Déserts culturels : Françoise Nyssen critiquée pour son action et son plan

Mis à jour le 24/04/2018 à 14H16, publié le 24/04/2018 à 13H58
Françoise Nyssen à l'Élysée le 20 avril 2018

Françoise Nyssen à l'Élysée le 20 avril 2018

© Villard / Sipa

Le plan de la ministre de la Culture Françoise Nyssen pour lutter contre les déserts culturels s'attire les foudres des Centres dramatiques nationaux, qui se sont joints aux critiques croissantes contre l'action de la ministre à qui le gouvernement maintient sa confiance.

Dans une tribune sur le site de Libération, l'association des Centres dramatiques nationaux s'en est pris lundi soir au plan "Culture près de chez vous", projet phare de la ministre en faveur d'une plus grande accessibilité à la culture.
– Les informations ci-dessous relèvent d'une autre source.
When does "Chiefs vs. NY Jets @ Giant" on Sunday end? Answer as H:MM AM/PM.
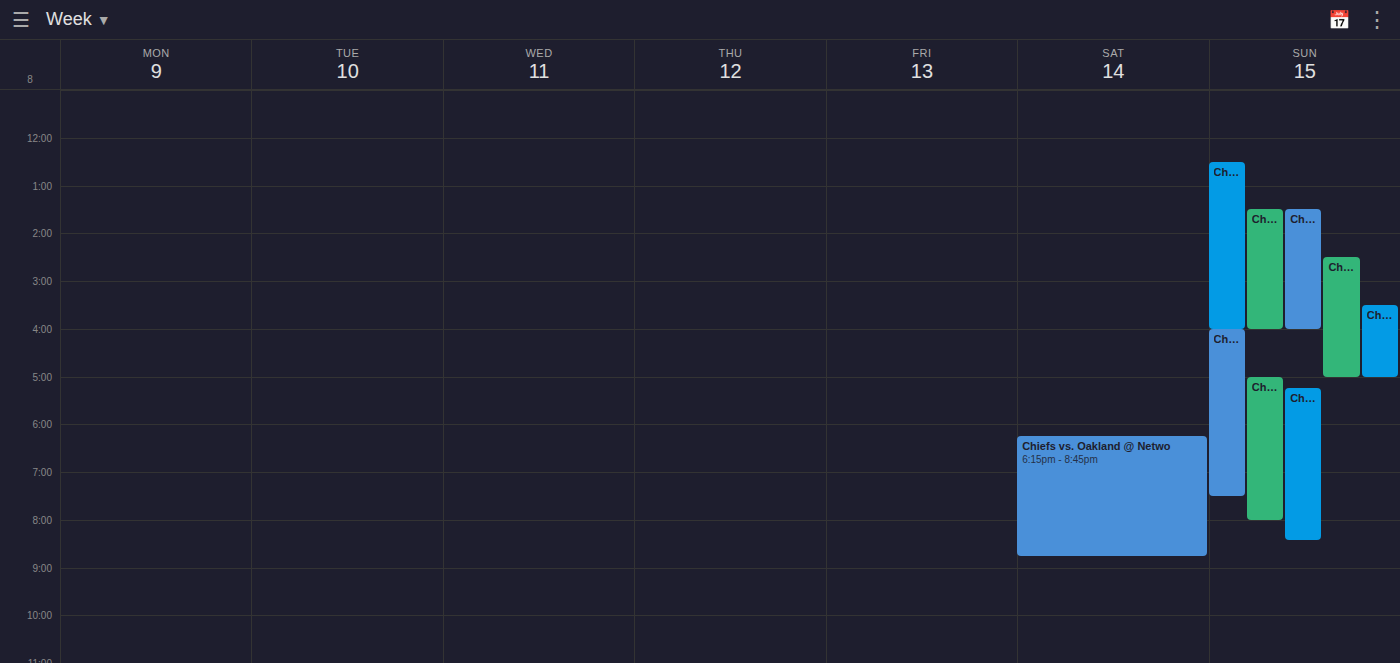
7:30 PM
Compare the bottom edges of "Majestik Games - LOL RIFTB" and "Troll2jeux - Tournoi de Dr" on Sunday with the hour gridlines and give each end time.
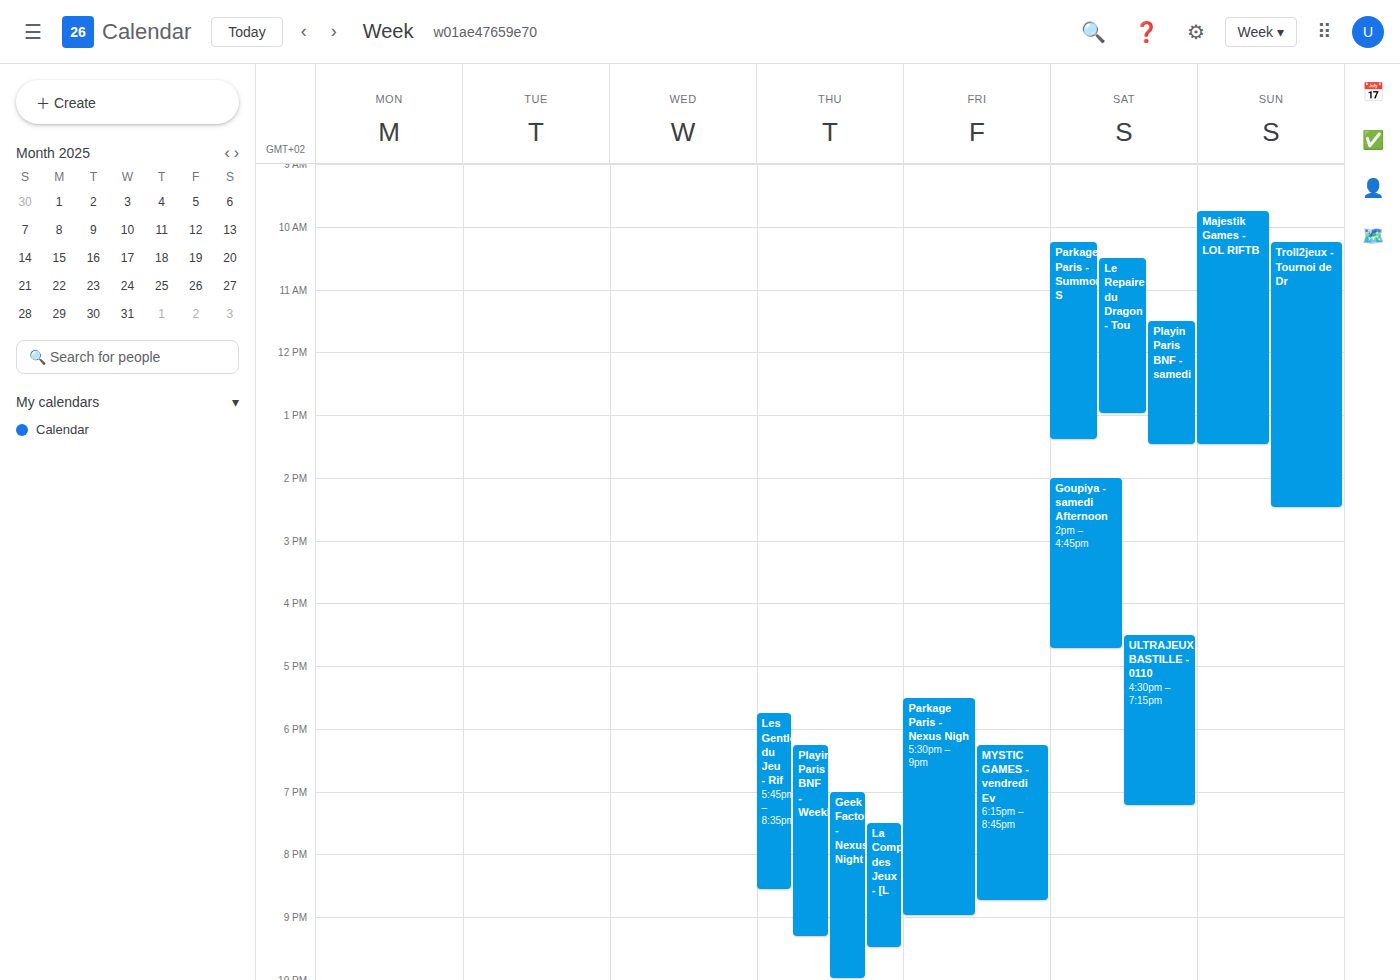
"Majestik Games - LOL RIFTB": 1:30 PM, halfway between the 1 PM and 2 PM lines. "Troll2jeux - Tournoi de Dr": 2:30 PM, halfway between the 2 PM and 3 PM lines.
Ils le jugent "inconséquent" et y voient "du mépris pour l'ensemble des acteurs culturels".

Françoise Nyssen "a toute la confiance du Premier ministre, à n'en pas douter", a assuré mardi le porte-parole du gouvernement Benjamin Griveaux sur CNews, alors que le quotidien Libération consacre sa une mardi à la ministre, ancienne patronne des éditions Actes Sud, et aux "maladresses sur les dossiers dont elle a la charge", en évoquant notamment les projets de réforme dans l'audiovisuel public ou de "pass culture" pour les jeunes.

"Elle travaille sur des sujets structurants, demain la question de l'audiovisuel public (...) et je crois qu'elle est respectée dans le milieu de la culture", a estimé Benjamin Griveaux, pour qui "ça durera (les attaques) le temps de quelques jours et puis ça passera comme d'autres modes." "La ministre est au travail", a indiqué à l'AFP l'entourage de Françoise Nyssen, refusant de commenter.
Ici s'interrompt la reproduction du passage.